« Sur les salons virtuels, il manque le hasard, qui ne peut être généré par un algorithme »
Événementiel : « Sur les salons virtuels, il manque le hasard »
L'événementiel a été le premier secteur à subir les effets de la pandémie. Aujourd'hui, les salons professionnels ont rouvert leurs portes, même si leur activité reste bridée par l'absence des étrangers. Et le tout-virtuel ne représente pas l'avenir. Trois questions à Pierre-Louis Roucaries, président délégué d'Unimev (Union française des métiers de l'événement).
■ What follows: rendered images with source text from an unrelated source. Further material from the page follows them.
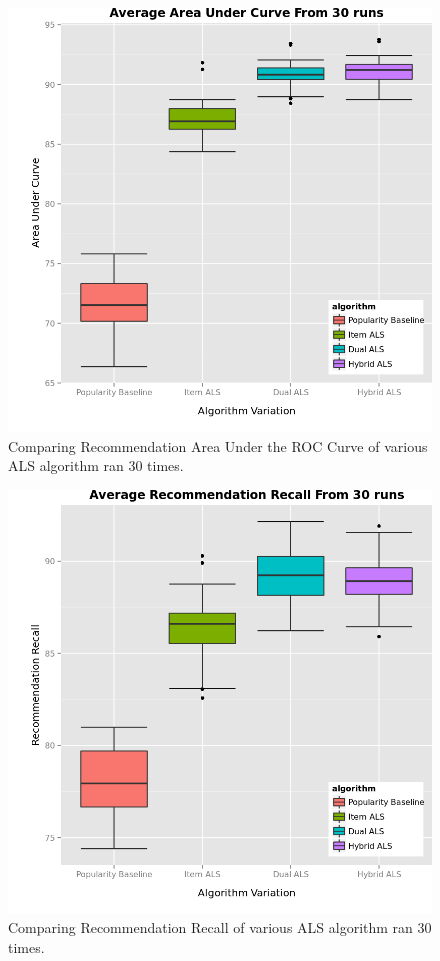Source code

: \begin{figure}
\centering
\includegraphics[scale=0.7]{recent_images/auc.png}
\caption{Comparing Recommendation Area Under the ROC Curve of various ALS algorithm ran 30 times.}
\label{fig:algorithms}
\end{figure}

\begin{figure}
\centering
\includegraphics[scale=0.7]{recent_images/recall.png}
\caption{Comparing Recommendation Recall of various ALS algorithm ran 30 times.}
\label{fig:algorithms}
\end{figure}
Anne Daubrée : Que représente le secteur de l'événementiel en France ?
Pierre-Louis Roucaries : En 2019, le secteur représentait 40 600 emplois directs. Il est constitué de plusieurs milliers de PME et TPE, et aussi de six ou sept ETI qui sont des leaders mondiaux, à l'image de Comexposium, qui organise 170 événements par an, ou GL Event. En fait, la France est la troisième destination mondiale de l’accueil de congrès ! Et il faut ajouter les événements culturels, sportifs... Chaque année, nous organisons 1 200 foires et salons, 3 000 congrès et 380 000 événements d’entreprise et institutionnels. En termes de métiers, le secteur est très diversifié : gestionnaires de lieux, organisateurs de salons, prestataires de services de différents types, sécurité, accueil, informatique.. Et encore, agences de design, créateurs de stands, sociétés spécialisées des plantes et fleurs... Par ailleurs, le rôle de l'événementiel est très important pour les territoires. En 2019, le chiffre d'affaires du secteur seul s'élève à 20 milliards d'euros. Mais par ruissellement, son activité génère 19,5 milliards d’euros pour les hôtels, les restaurants... D'ailleurs, aujourd'hui, on voit que les métropoles ont du mal à se redresser sans le tourisme d'affaires.
Comment l'événementiel a-t-il vécu la crise, et connaît-il une véritable reprise ?
2020 a été une catastrophe pour l'ensemble des acteurs. Nous avons été les premiers à être arrêtés. Fin février, avant même le confinement, la mise en place de la jauge des 5 000 a stoppé l'ensemble de l'activité. Et au total, entre février 2020 et mai 2021, il y a eu très peu de périodes durant lesquelles nous avons pu travailler. D'autant qu'il faut plusieurs mois, voire un an pour organiser un événement… Au total, nous avons perdu 30% de nos salariés et subi une baisse de 70 à 80% du chiffre d’affaires, en 2020. Depuis cet automne, l'activité a partiellement repris : les grands événements se tiennent, mais avec des jauges réduites. En effet, visiteurs et exposants de l'étranger, qui représentent plus du tiers des participants en temps normal, ne peuvent pas venir. Nous espérons que 2022 sera l'année de la reprise. Toutefois, il reste des incertitudes. L'activité de cet automne nous rend plutôt optimiste quant au comportement des clients : les professionnels ont envie de revenir ! Le bémol est plutôt du côté de la reprise des transports internationaux... Autre sujet de préoccupation : il ne faudrait pas que le soutien du gouvernement, qui pour l'instant, a permis de fortement limiter les faillites d'entreprises, s'arrête trop vite.
Les pratiques de l'événementiel ont-elles été bouleversées par la numérisation durant la pandémie ? Ces éventuels changements sont-ils pérennes ?
Durant la crise, des expérimentations ont été réalisées, des salons virtuels se sont tenus... Toutefois, je ne crois pas qu'ils vont remplacer les salons physiques. Il y manque le hasard, qui ne peut pas être généré par un algorithme. Sur un salon physique, une personne va vous en présenter une autre...Et puis, on ne se dit pas les mêmes choses en direct, et via un média numérique. Pour autant, cela fait déjà plusieurs années que le digital représente une source de croissance importante pour le secteur : il permet d'élargir la communauté, de la faire vivre toute l'année, de faciliter la vie des visiteurs sur un événement...Et pour le futur aussi, le digital constituera un moteur de croissance.
La tendance devrait se renforcer avec le « phygital ». Celui-ci ne consiste pas à diffuser sur Internet une conférence... Cela ne fonctionne pas vraiment. Il s'agit d'une démarche nouvelle. Sur un même sujet, le phygital implique la création de deux produits distincts, l'un adapté au présentiel, l'autre au digital. Par exemple, l'intervention d'un expert pour le digital sera plus courte que pour le présentiel, mais enrichie d'infographies, de vidéos... Il y a trente ans, nous étions des logisticiens. Aujourd'hui, nous sommes aussi des professionnels du contenu, de leur agrégation. Cela implique un enjeu fort de formation pour le secteur.